Task requirements: Extend the forum thread on the Wizards' roster, starting right after its last sentence.

Passage:
BEGIN

Haywood is an above average center in this league but in today's climate that's not saying much. I like him but there's not really too much you can say about him. He's a good defender, but he's the center and they still have a poor overall defense, and offensively he's ok but you can't expect more than 15 from him on any given night. 

McGee has a chance to be better than Haywood within 2 years, he definitely did well in his minutes last year, I think he would've put together an even more promising showing with limited minutes, they had to have him out there for a little longer than he was ready most nights.

What I'm interested in seeing is how this bench logjam plays out...Young, Foye, Miller could all be good 6th men for most teams. 

And it's an important year for Young too. No doubt he's talented but he gets trigger happy and still isn't an overall good decision-maker. Too many bonehead moves.


----------



## roux

Playoffs definitely, contender, not a chance in hell


----------



## f22egl

Dre™ said:


> Haywood is an above average center in this league but in today's climate that's not saying much. I like him but there's not really too much you can say about him. He's a good defender, but he's the center and they still have a poor overall defense, and offensively he's ok but you can't expect more than 15 from him on any given night.
> 
> McGee has a chance to be better than Haywood within 2 years, he definitely did well in his minutes last year, I think he would've put together an even more promising showing with limited minutes, they had to have him out there for a little longer than he was ready most nights.
> 
> What I'm interested in seeing is how this bench logjam plays out...Young, Foye, Miller could all be good 6th men for most teams.
> 
> And it's an important year for Young too. No doubt he's talented but he gets trigger happy and still isn't an overall good decision-maker. Too many bonehead moves.


Haywood actually fits in well with the Wizards because they don't need as much scoring from him with all the offensive weapons they have. With his a 70 ft %, Brendan Haywood was one of the more efficient scoring centers in the league with a TS% of 58% in the 07-08 season, so he isn't a liability on offense. And he was an above average offensive rebounder averaging over 3 a game. The biggest thing with Haywood is that he's very long with a 7 foot 6 wingspan (1/2 an inch smaller than Shaq) so he has the ability to make up for the Wizards defensive mistakes by changing shots with his height. The biggest reason that the Wizards were not a 45 win as opposed to a 19 win team was that they were without Brendan Haywood. 

Here's a more in depth article on why Brendan Haywood impact on the Wizards: 
http://www.truthaboutit.net/2009/07/the-miseducation-of-brendan-haywood.html

I agree that McGee could surpass Haywood in 2 years or even sooner but that's because McGee has an uber amount of potential. He probably has more offensive ability than Haywood at this point of his career. Unfortunately, the biggest liability is that he isn't strong enough and he isn't a good enough defender.

I'm encouraged what I saw with Young in summer league where he was being used as a catch and shoot player on the offensive end in the mold of a Richard Hamilton. The plus side is that he won't have to make as many decisions with the ball in his hands and the Wizards can capitalize his strength as a scorer. 

But the shooting guard spot is wide open. Even DeShawn Stevenson is in the mix for some minutes if he can get healthy from his back injury.

END

Supplied information:
BEGIN

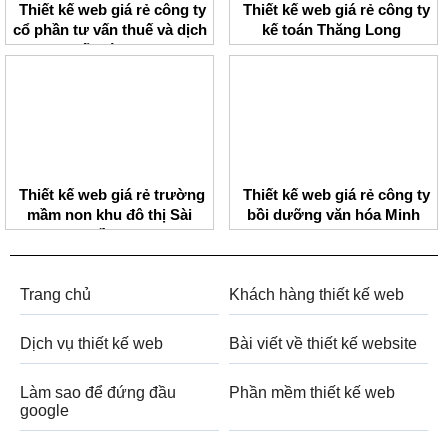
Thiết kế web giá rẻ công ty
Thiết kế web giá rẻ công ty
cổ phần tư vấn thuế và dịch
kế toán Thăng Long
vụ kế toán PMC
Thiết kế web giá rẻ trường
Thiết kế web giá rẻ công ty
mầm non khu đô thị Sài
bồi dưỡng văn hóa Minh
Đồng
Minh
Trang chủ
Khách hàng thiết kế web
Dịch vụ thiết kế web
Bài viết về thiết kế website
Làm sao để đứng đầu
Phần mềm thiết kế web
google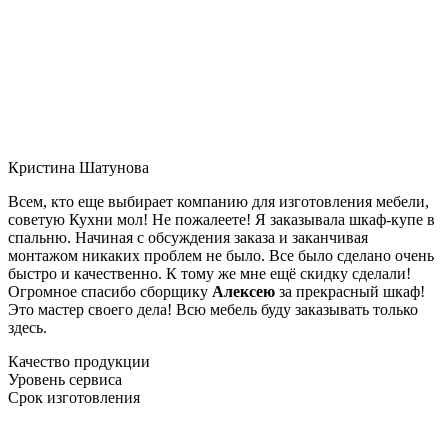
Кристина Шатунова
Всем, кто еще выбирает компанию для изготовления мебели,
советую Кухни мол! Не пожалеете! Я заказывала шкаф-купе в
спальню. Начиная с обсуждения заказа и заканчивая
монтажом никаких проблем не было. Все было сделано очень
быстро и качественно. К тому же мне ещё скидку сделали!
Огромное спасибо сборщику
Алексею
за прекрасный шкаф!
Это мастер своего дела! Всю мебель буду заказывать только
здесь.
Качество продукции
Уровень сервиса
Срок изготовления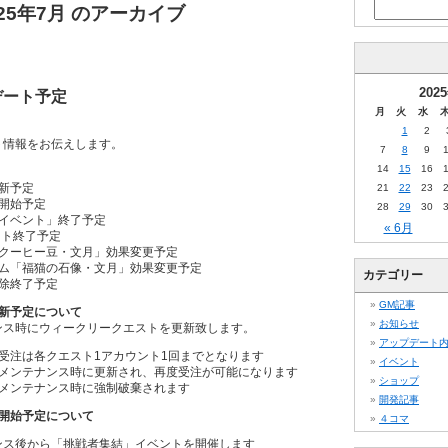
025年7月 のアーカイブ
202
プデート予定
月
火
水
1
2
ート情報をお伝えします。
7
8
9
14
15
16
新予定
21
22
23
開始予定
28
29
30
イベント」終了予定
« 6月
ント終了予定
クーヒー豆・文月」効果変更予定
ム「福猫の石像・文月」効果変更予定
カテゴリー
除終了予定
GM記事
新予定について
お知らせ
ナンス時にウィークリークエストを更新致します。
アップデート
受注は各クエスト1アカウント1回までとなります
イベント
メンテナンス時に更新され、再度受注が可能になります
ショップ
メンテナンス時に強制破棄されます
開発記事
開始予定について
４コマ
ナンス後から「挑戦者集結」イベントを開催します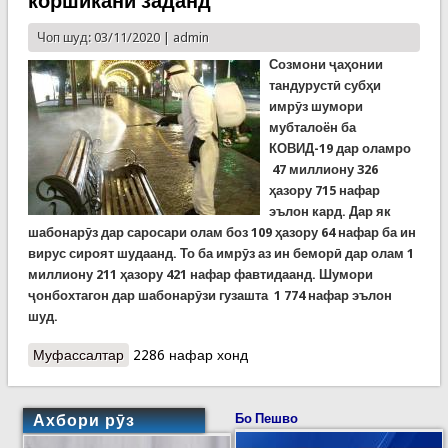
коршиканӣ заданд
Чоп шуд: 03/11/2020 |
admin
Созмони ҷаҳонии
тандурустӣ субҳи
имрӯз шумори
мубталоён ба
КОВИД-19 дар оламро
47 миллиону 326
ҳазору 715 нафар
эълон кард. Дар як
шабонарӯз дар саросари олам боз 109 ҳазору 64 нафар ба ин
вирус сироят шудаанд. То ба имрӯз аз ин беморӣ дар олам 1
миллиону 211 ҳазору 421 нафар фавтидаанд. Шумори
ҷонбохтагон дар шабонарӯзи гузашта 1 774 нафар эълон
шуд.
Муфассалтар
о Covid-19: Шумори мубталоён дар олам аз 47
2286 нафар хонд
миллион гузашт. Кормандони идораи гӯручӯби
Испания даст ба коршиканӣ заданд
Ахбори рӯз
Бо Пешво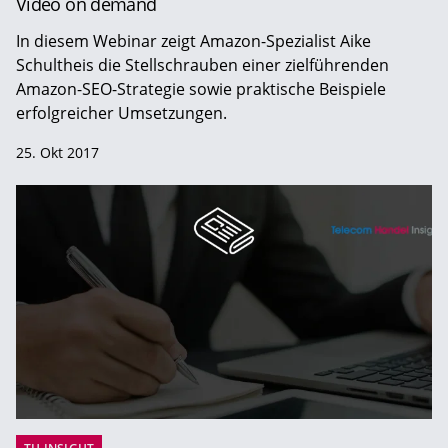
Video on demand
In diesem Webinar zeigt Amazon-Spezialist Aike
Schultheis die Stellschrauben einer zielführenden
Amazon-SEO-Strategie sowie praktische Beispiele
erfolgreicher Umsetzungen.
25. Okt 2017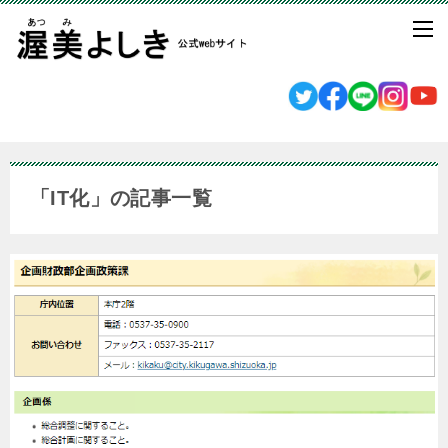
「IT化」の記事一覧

END

Output for this task:
----------



## f22egl

As for beating the top 3 teams in the playoffs, the only team which the Wizards match up particularily well with in the past was the Boston Celtics. The Wizards were able to beat the Celtics 3 out of 4 times in the 07-08 season. The Wizards did a good job as any team in slowing down KG with Haywood and Blatche. plus having Sam Cassell as an assistant head coach could give the Wizards a better handling on how to slow down Boston, particularily since he spent some time with Boston. I would still consider the Celtics favorites. 

Cleveland usually finds a way to beat the Wizards. Although the Wizards can present the same matchup problems that Orlando did by shooting the long ball. Plus the Wizards even managed to beat the Cavs twice this season. And if the refs actually call traveling on LeBron James in the closing seconds of a game like they did last season, anything is possible. 

I would say the toughest of all 3 matchups for the Wizards is Orlando. Although the Wizards potentially have enough guys to slow down Dwight Howard (Haywood, Blatche, Oberto, McGee), their biggest problem in the past has been slowing down 3 point shooting teams. On the plus side, Flip Saunders was the head coach of the Detroit Pistons wich beat Orlando 8 out of 9 times in the postseason. I believe they closed out the Magic in their last two games without Chauncey Billups. Ultimately, Orlando remains the more talented team on paper.


----------



## BlakeJesus

That shooting guard log jam really isn't helping this team. I'm curious what they do with Foye, because his experience at the point could really open up big minutes for him and guys like Nick Young. If Foye, Miller, Stevenson, and Young are all playing for minutes at the 2 than it's unlikely they will all get what they need. But if Foye can play some minutes at point that opens up extra time at the two. 

In a fast paced system like this, can a guy like Nick Young (6 foot 6 and athletic) get some legit time at the 3 spot?


----------



## Dre

I think they should start Stevenson at the 2 so the second unit will be more potent. With the big 3 out there, Stevenson and Haywood can just get in where they fit in, then you bring in Foye, Young and Miller at 1,2,3 with Blatche and McGee...that's the strongest bench maybe they've ever had.


----------



## f22egl

GregOden said:


> That shooting guard log jam really isn't helping this team. I'm curious what they do with Foye, because his experience at the point could really open up big minutes for him and guys like Nick Young. If Foye, Miller, Stevenson, and Young are all playing for minutes at the 2 than it's unlikely they will all get what they need. But if Foye can play some minutes at point that opens up extra time at the two.
> 
> In a fast paced system like this, can a guy like Nick Young (6 foot 6 and athletic) get some legit time at the 3 spot?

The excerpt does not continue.